■ MATERIAL FOR THIS EXERCISE

·····

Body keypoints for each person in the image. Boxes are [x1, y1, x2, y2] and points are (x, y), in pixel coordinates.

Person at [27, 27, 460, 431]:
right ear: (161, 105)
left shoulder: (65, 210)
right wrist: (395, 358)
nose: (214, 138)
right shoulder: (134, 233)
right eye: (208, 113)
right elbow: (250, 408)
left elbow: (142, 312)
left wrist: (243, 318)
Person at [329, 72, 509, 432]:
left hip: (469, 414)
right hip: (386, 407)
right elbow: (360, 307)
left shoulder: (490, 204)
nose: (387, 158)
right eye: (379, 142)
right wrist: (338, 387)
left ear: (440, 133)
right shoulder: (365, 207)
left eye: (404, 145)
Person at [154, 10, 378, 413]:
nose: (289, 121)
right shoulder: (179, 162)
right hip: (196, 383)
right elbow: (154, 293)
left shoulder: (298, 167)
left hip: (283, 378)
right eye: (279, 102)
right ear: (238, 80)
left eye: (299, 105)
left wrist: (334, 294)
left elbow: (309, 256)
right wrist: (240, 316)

·····

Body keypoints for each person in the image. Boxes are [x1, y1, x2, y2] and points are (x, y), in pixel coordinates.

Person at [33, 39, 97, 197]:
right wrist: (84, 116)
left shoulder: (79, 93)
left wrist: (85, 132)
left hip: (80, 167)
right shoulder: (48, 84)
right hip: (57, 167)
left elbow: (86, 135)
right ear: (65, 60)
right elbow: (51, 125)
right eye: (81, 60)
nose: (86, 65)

·····

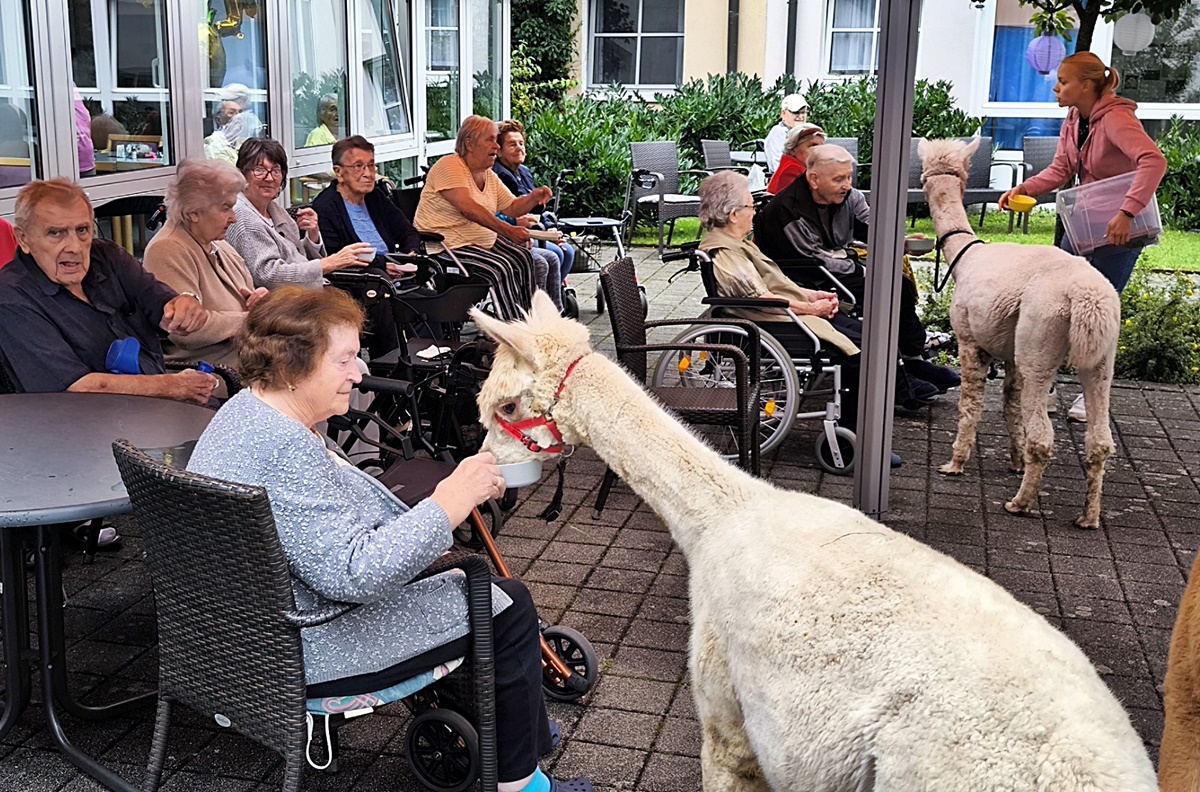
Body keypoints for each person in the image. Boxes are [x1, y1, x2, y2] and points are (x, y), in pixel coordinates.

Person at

·····

■ TO DO
The expected answer is a copy of each line in the listing above that contains "shoulder".

■ RESPONSE
left shoulder: (65, 210)
right shoulder: (134, 233)
left shoulder: (490, 204)
right shoulder: (365, 207)
right shoulder: (179, 162)
left shoulder: (298, 167)
left shoulder: (79, 93)
right shoulder: (48, 84)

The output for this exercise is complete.